History lesson

Winning the European Cup twice is all very well, but just makes it worse when you slip to your country’s third division, as Al Needham testifies

It’s great when you support a heritage team such as Forest, usually. You can always win arguments with fans from London clubs by merely saying “So how many European Cups have you won again?” You can travel anywhere in the world and get a response from the most undereducated cabbies by mentioning Archie Gemmill’s goal in the 1978 World Cup (note to Irvine Welsh; that was a Forest goal, not a Scottish one, so shut up about it). And even if they do nothing of worth ever again, everyone knows about them.

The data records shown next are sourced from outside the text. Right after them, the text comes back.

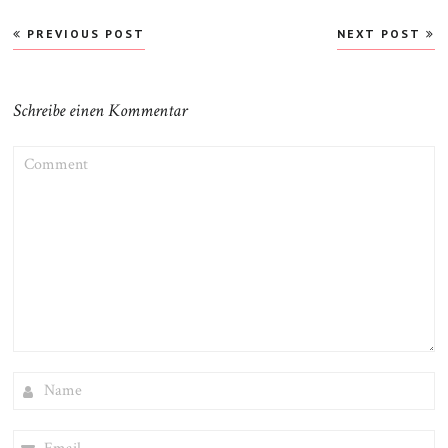
Beitragsnavigation
PREVIOUS POST
NEXT POST
Schreibe einen Kommentar
COMMENT
NAME
EMAIL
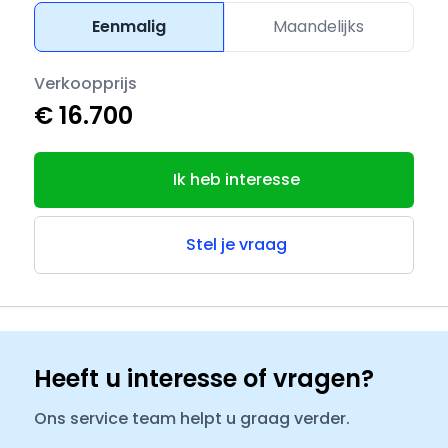
Eenmalig
Maandelijks
Verkoopprijs
€ 16.700
Ik heb interesse
Stel je vraag
Heeft u interesse of vragen?
Ons service team helpt u graag verder.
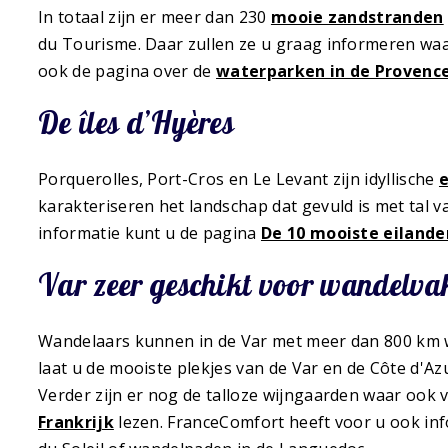
In totaal zijn er meer dan 230
mooie zandstranden
du Tourisme. Daar zullen ze u graag informeren waa
ook de pagina over de
waterparken in de Provenc
De îles d’Hyères
Porquerolles, Port-Cros en Le Levant zijn idyllische
e
karakteriseren het landschap dat gevuld is met tal 
informatie kunt u de pagina
De 10 mooiste eilande
Var zeer geschikt voor wandelva
Wandelaars kunnen in de Var met meer dan 800 km 
laat u de mooiste plekjes van de Var en de Côte d'
Verder zijn er nog de talloze wijngaarden waar ook 
Frankrijk
lezen. FranceComfort heeft voor u ook in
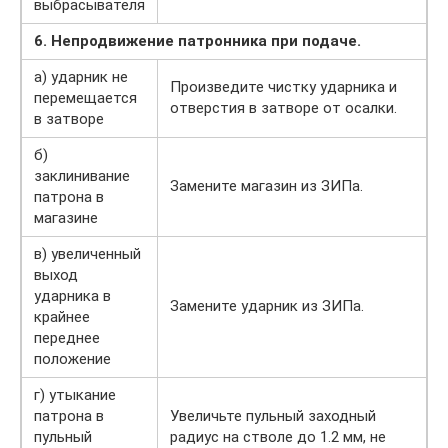
выбрасывателя
6. Непродвижение патронника при подаче.
а) ударник не
Произведите чистку ударника и
перемещается
отверстия в затворе от осалки.
в затворе
б)
заклинивание
Замените магазин из ЗИПа.
патрона в
магазине
в) увеличенный
выход
ударника в
Замените ударник из ЗИПа.
крайнее
переднее
положение
г) утыкание
патрона в
Увеличьте пульный заходный
пульный
радиус на стволе до 1.2 мм, не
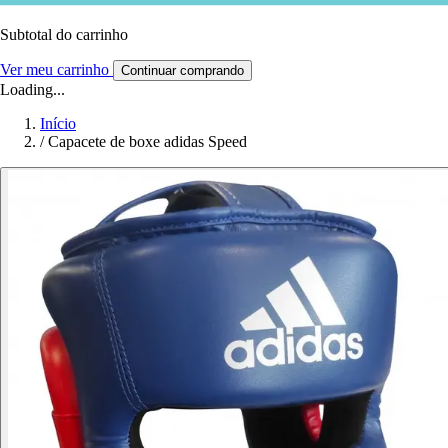
Subtotal do carrinho
Ver meu carrinho
Continuar comprando
Loading...
Início
/
Capacete de boxe adidas Speed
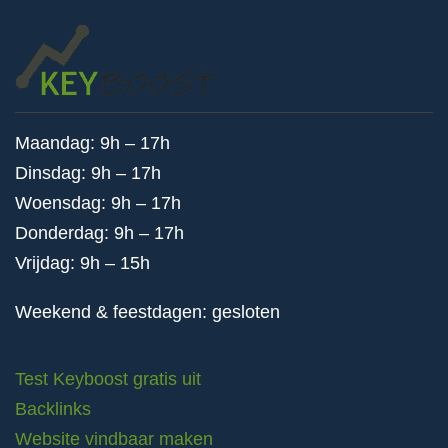
Maandag: 9h – 17h
Dinsdag: 9h – 17h
Woensdag: 9h – 17h
Donderdag: 9h – 17h
Vrijdag: 9h – 15h
Weekend & feestdagen: gesloten
Test Keyboost gratis uit
Backlinks
Website vindbaar maken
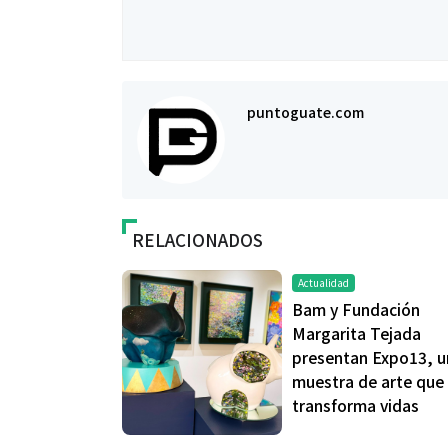
puntoguate.com
RELACIONADOS
Actualidad
Bam y Fundación
Margarita Tejada
presentan Expo13, u
muestra de arte que
transforma vidas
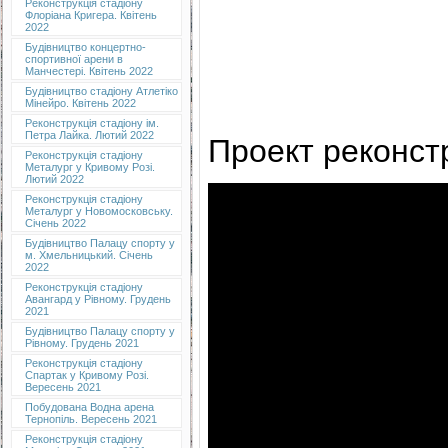
Реконструкція стадіону
Флоріана Кригера. Квітень
2022
Будівництво концертно-
спортивної арени в
Манчестері. Квітень 2022
Будівництво стадіону Атлетіко
Мінейро. Квітень 2022
Реконструкція стадіону ім.
Петра Лайка. Лютий 2022
Проект реконст
Реконструкція стадіону
Металург у Кривому Розі.
Лютий 2022
Реконструкція стадіону
Металург у Новомосковську.
Січень 2022
Будівництво Палацу спорту у
м. Хмельницький. Січень
2022
Реконструкція стадіону
Авангард у Рівному. Грудень
2021
Будівництво Палацу спорту у
Рівному. Грудень 2021
Реконструкція стадіону
Спартак у Кривому Розі.
Вересень 2021
Побудована Водна арена
Тернопіль. Вересень 2021
Реконструкція стадіону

Therein lies the downside; when you balls it up, people notice. Say what you like about Chelsea buying the Premiership, but at least they had the decency to do it on the same day as we got relegated (to Division Three, for Christ’s sakes), knocking the culmination of our morbid carousel of a season off the back page. But there’s no escaping it; Forest thoroughly deserved to go down, and it had been coming for months.

There must be millions of Arsenal, Chelsea and Man Utd supporters of a certain age who have never known what it’s like to go through the grim death march of a relegation season and I have to say they don’t know what they’re missing. Just as swallow sightings herald the summer, you don’t truly believe the season has started until you get the first report of a friend of a friend supposedly ripping their season ticket up in disgust. The remainder of the calendar year gives you a few months to decide whose fault it is this time and by December you’re listening to the Cup draw, praying you don’t get paired up with a non-League side looking to make a name for themselves.

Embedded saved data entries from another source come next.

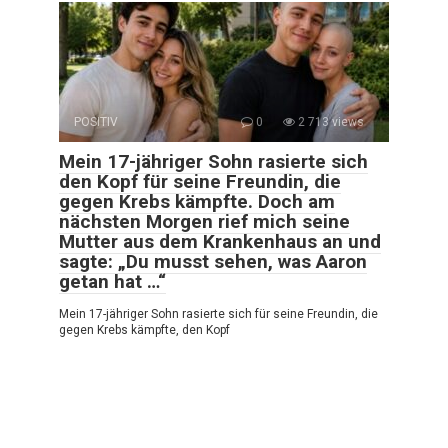
POSITIV
0
2 713 views
Mein 17-jähriger Sohn rasierte sich
den Kopf für seine Freundin, die
gegen Krebs kämpfte. Doch am
nächsten Morgen rief mich seine
Mutter aus dem Krankenhaus an und
sagte: „Du musst sehen, was Aaron
getan hat …“
Mein 17-jähriger Sohn rasierte sich für seine Freundin, die
gegen Krebs kämpfte, den Kopf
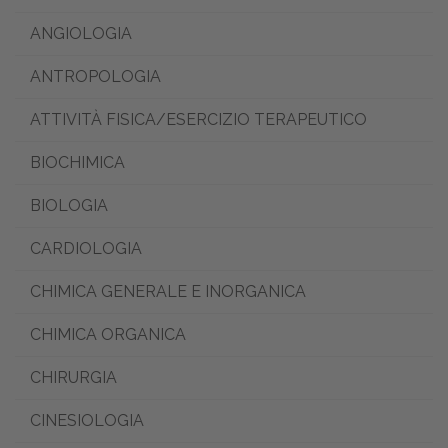
ANGIOLOGIA
ANTROPOLOGIA
ATTIVITÀ FISICA/ESERCIZIO TERAPEUTICO
BIOCHIMICA
BIOLOGIA
CARDIOLOGIA
CHIMICA GENERALE E INORGANICA
CHIMICA ORGANICA
CHIRURGIA
CINESIOLOGIA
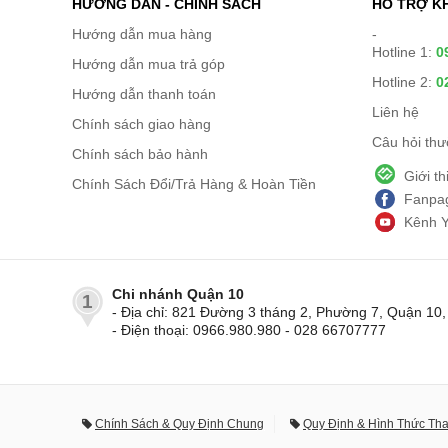
HƯỚNG DẪN - CHÍNH SÁCH
HỖ TRỢ K
Hướng dẫn mua hàng
-
Hotline 1:
0
Hướng dẫn mua trả góp
Hotline 2:
0
Hướng dẫn thanh toán
Liên hệ
Chính sách giao hàng
Câu hỏi th
Chính sách bảo hành
Giới t
Chính Sách Đổi/Trả Hàng & Hoàn Tiền
Fanpag
Kênh 
Chi nhánh Quận 10
1
- Địa chỉ: 821 Đường 3 tháng 2, Phường 7, Quận 1
- Điện thoại: 0966.980.980 - 028 66707777
Chính Sách & Quy Định Chung
Quy Định & Hình Thức Th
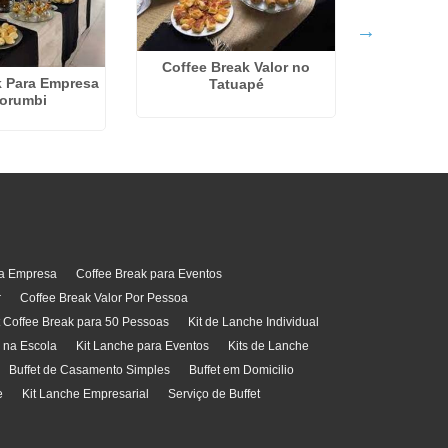
Coffee Break Valor no
k Para Empresa
Tatuapé
Servico 
orumbi
Festa
ra Empresa
Coffee Break para Eventos
r
Coffee Break Valor Por Pessoa
t Coffee Break para 50 Pessoas
Kit de Lanche Individual
l na Escola
Kit Lanche para Eventos
Kits de Lanche
Buffet de Casamento Simples
Buffet em Domicilio
e
Kit Lanche Empresarial
Serviço de Buffet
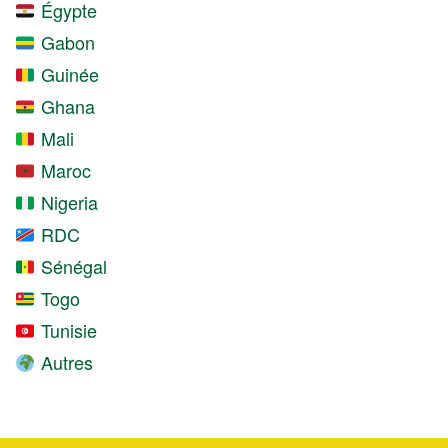
Égypte
Gabon
Guinée
Ghana
Mali
Maroc
Nigeria
RDC
Sénégal
Togo
Tunisie
Autres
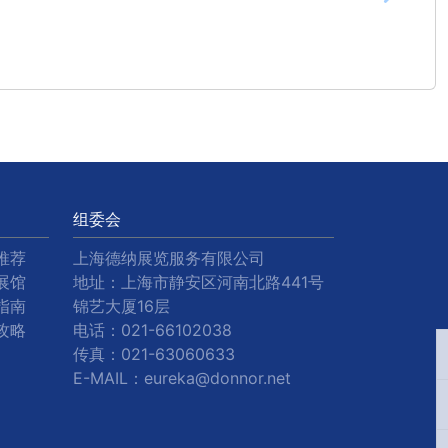
组委会
推荐
上海德纳展览服务有限公司
展馆
地址：上海市静安区河南北路441号
指南
锦艺大厦16层
攻略
电话：
021-66102038
传真：
021-63060633
E-MAIL：
eureka@donnor.net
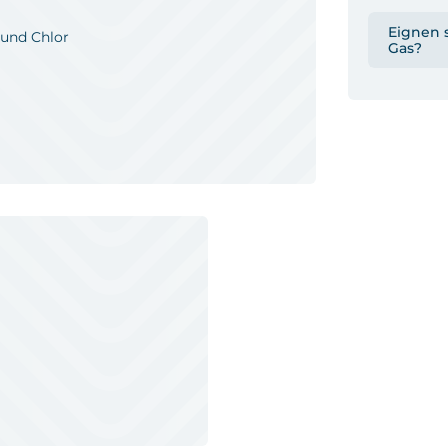
Eignen s
 und Chlor
Gas?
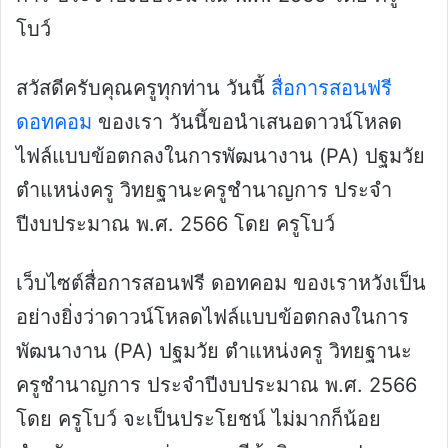
โบว์
สวัสดีครับคุณครูทุกท่าน วันนี้
สื่อการสอนฟรี
ดอทคอม
ของเรา วันนี้ขอนำเสนอดาวน์โหลด
ไฟล์แบบข้อตกลงในการพัฒนางาน (PA) ปฐมวัย
ตำแหน่งครู วิทยฐานะครูชำนาญการ ประจำ
ปีงบประมาณ พ.ศ. 2566 โดย ครูโบว์
เว็บไซต์สื่อการสอนฟรี ดอทคอม ของเราหวังเป็น
อย่างยิ่งว่าดาวน์โหลดไฟล์แบบข้อตกลงในการ
พัฒนางาน (PA) ปฐมวัย ตำแหน่งครู วิทยฐานะ
ครูชำนาญการ ประจำปีงบประมาณ พ.ศ. 2566
โดย ครูโบว์ จะเป็นประโยชน์ ไม่มากก็น้อย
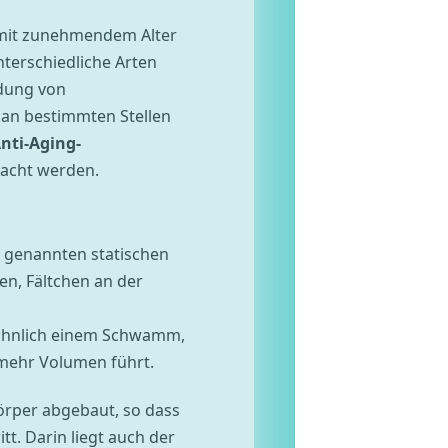
it zunehmendem Alter
terschiedliche Arten
dung von
an bestimmten Stellen
nti-Aging-
racht werden.
so genannten statischen
en, Fältchen an der
 ähnlich einem Schwamm,
 mehr Volumen führt.
örper abgebaut, so dass
tt. Darin liegt auch der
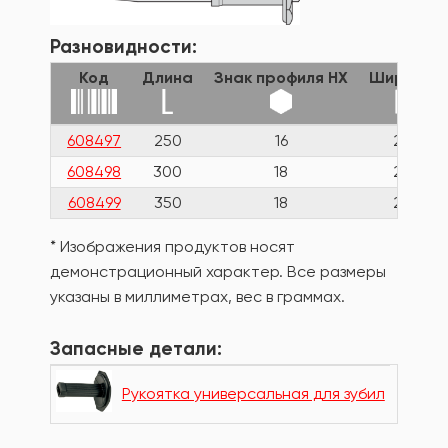
Разновидности:
Код
Длина
Знак профиля HX
Ширина
608497
250
16
23
608498
300
18
26
608499
350
18
26
* Изображения продуктов носят
демонстрационный характер. Все размеры
указаны в миллиметрах, вес в граммах.
Запасные детали:
Рукоятка универсальная для зубил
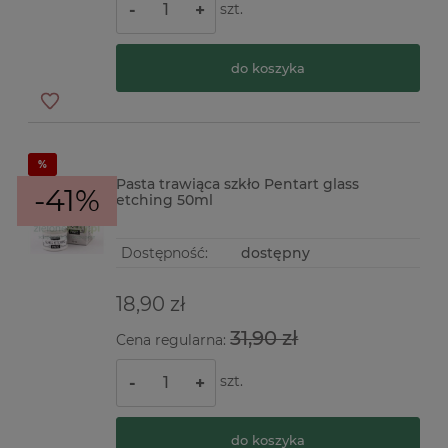
szt.
-
+
do koszyka
Pasta trawiąca szkło Pentart glass
-41%
etching 50ml
Dostępność:
dostępny
18,90 zł
31,90 zł
Cena regularna:
szt.
-
+
do koszyka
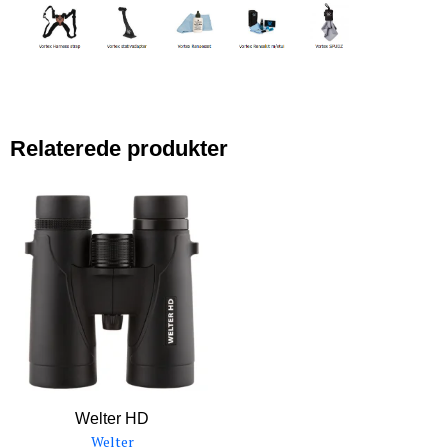
Relaterede produkter
Welter HD
Welter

January is spent scouring the internet for rumours on who is going to nick your star players and really knacker the team up (this year: Spurs) and by February, you find yourself in the pub with your mates looking at the top half of the table two divisions below you, trying to top each other with the most incredible fixtures for the next season (sorry, Yeovil fans – you triumphed over Cheltenham and Lincoln as the runaway winners. I’m sure you’ll take revenge in 2005-06).

There always has to be a bloodletting frenzy at some point and it was Joe Kinnear who was carried off to the 50-foot wicker rendition of Kenny Burns. Normally, whenever Forest get a new manager, it inspires the team to pull their fingers out and drag us from the abyss (until getting relegated the following season). How thoughtful of the lads to go against the grain this year and allow the delicious agony to continue. By now, you’re starting to take a peculiar pleasure in the whole sordid affair.

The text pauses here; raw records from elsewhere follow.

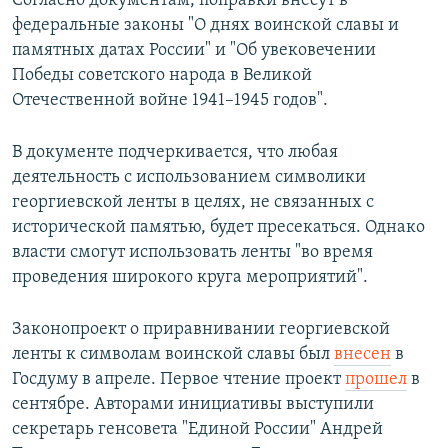
Согласно документам, поправки внесут в
федеральные законы "О днях воинской славы и
памятных датах России" и "Об увековечении
Победы советского народа в Великой
Отечественной войне 1941–1945 годов".
В документе подчеркивается, что любая
деятельность с использованием символики
георгиевской ленты в целях, не связанных с
исторической памятью, будет пресекаться. Однако
власти смогут использовать ленты "во время
проведения широкого круга мероприятий".
Законопроект о приравнивании георгиевской
ленты к символам воинской славы был
внесен
в
Госдуму в апреле. Первое чтение проект
прошел
в
сентябре. Авторами инициативы выступили
секретарь генсовета "Единой России" Андрей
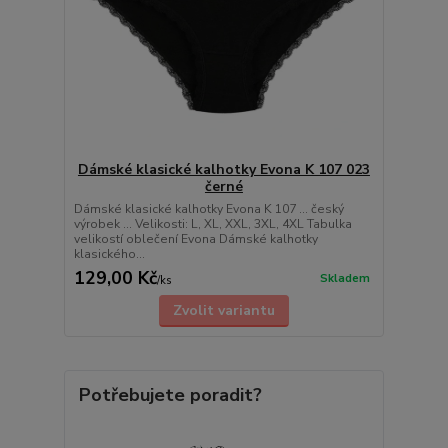
Dámské klasické kalhotky Evona K 107 023
černé
Dámské klasické kalhotky Evona K 107 ... český
výrobek ... Velikosti: L, XL, XXL, 3XL, 4XL Tabulka
velikostí oblečení Evona Dámské kalhotky
klasického...
129,00 Kč
Skladem
/
ks
Zvolit variantu
Potřebujete poradit?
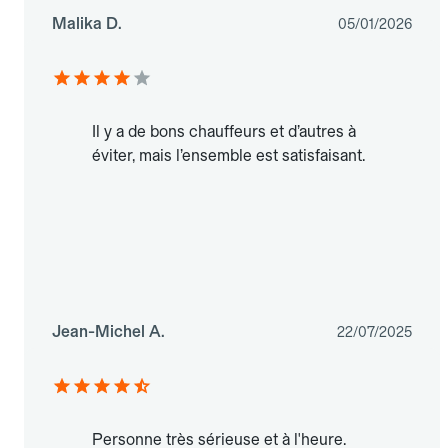
Malika D.
05/01/2026
Il y a de bons chauffeurs et d’autres à
éviter, mais l’ensemble est satisfaisant.
Jean-Michel A.
22/07/2025
Personne très sérieuse et à l'heure.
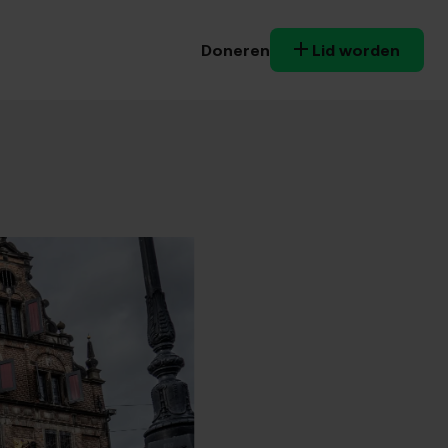
Doneren
Lid worden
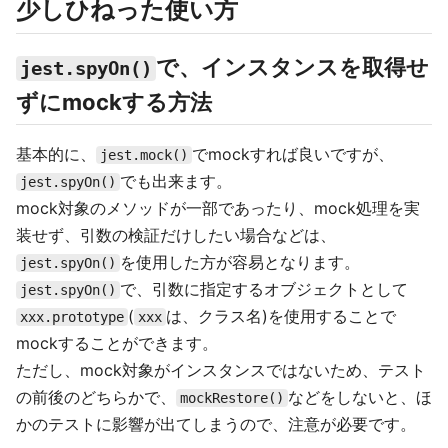
少しひねった使い方
で、インスタンスを取得せ
jest.spyOn()
ずにmockする方法
基本的に、
でmockすれば良いですが、
jest.mock()
でも出来ます。
jest.spyOn()
mock対象のメソッドが一部であったり、mock処理を実
装せず、引数の検証だけしたい場合などは、
を使用した方が容易となります。
jest.spyOn()
で、引数に指定するオブジェクトとして
jest.spyOn()
(
は、クラス名)を使用することで
xxx.prototype
xxx
mockすることができます。
ただし、mock対象がインスタンスではないため、テスト
の前後のどちらかで、
などをしないと、ほ
mockRestore()
かのテストに影響が出てしまうので、注意が必要です。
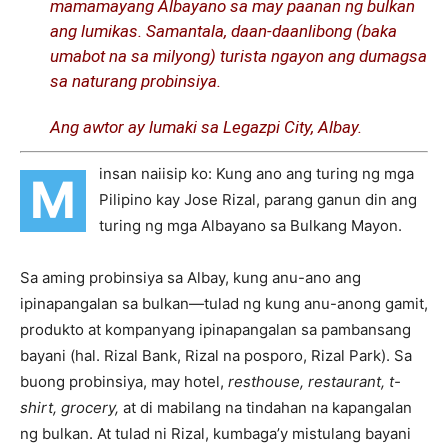
mamamayang Albayano sa may paanan ng bulkan
ang lumikas. Samantala, daan-daanlibong (baka
umabot na sa milyong) turista ngayon ang dumagsa
sa naturang probinsiya.
Ang awtor ay lumaki sa Legazpi City, Albay.
insan naiisip ko: Kung ano ang turing ng mga
M
Pilipino kay Jose Rizal, parang ganun din ang
turing ng mga Albayano sa Bulkang Mayon.
Sa aming probinsiya sa Albay, kung anu-ano ang
ipinapangalan sa bulkan—tulad ng kung anu-anong gamit,
produkto at kompanyang ipinapangalan sa pambansang
bayani (hal. Rizal Bank, Rizal na posporo, Rizal Park). Sa
buong probinsiya, may hotel,
resthouse, restaurant, t-
shirt, grocery,
at di mabilang na tindahan na kapangalan
ng bulkan. At tulad ni Rizal, kumbaga’y mistulang bayani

By February, Notts County fans – conveniently forgetting they’re rubbish as well and, if not staring non-League football in the face, certainly giving it a coquettish eye – start to take the piss. Imagine John Wayne Bobbitt standing next to you in the urinals and saying “Not got much there, have you?” This is what it feels like to be ridiculed by a County fan.

And in any case, you start to agree with them. In fact, you try to outdo them. You sit at the match chuntering away in disgust like Martin Scorsese in his Taxi Driver cameo, when he follows his wife to her lover’s house. You listen to the constant whining on the phone-ins, agreeing with every word. You develop friendships with people where the opening conversation always starts with “Forest, eh?” and degenerates into swearing. By this time, you don’t even want them to prove you wrong and turn it round.

Finally, when the season is almost done and it’s becoming mathematically, historically, and even technical-drawingly impossible for the club to stay up, you wait for a reason to have a really good moan. Luckily, Forest never fail to deliver and get themselves on the front page of the Mirror for a – gasp! – three-hour drinking session where, and I quote, they “got a bit loud” and “glasses were knocked over”.

While certain fans pointed out the lack of commitment displayed, the majority are disgusted at the choice of venues. One is a soulless two-for-one place, the other is populated by people who want to drink champagne but can only just afford six quid for a glass and is festooned with the sort of luminous decor that make you feel like you’re drinking inside one of those macramé renditions of the Kama Sutra beloved of down-market curry houses. In other words, exactly the kind of places where Third Division players go.

As I’ve been writing this piece, I’ve been interrupted twice: by my nephew’s dad, telling me about a rough-arse pub he went to the other night that was full of middle-aged skinheads openly crying, and a text message from a friend. “Do we have to start the FA Cup in the first round now?” it reads. But I don’t really know. It’s all so new to me.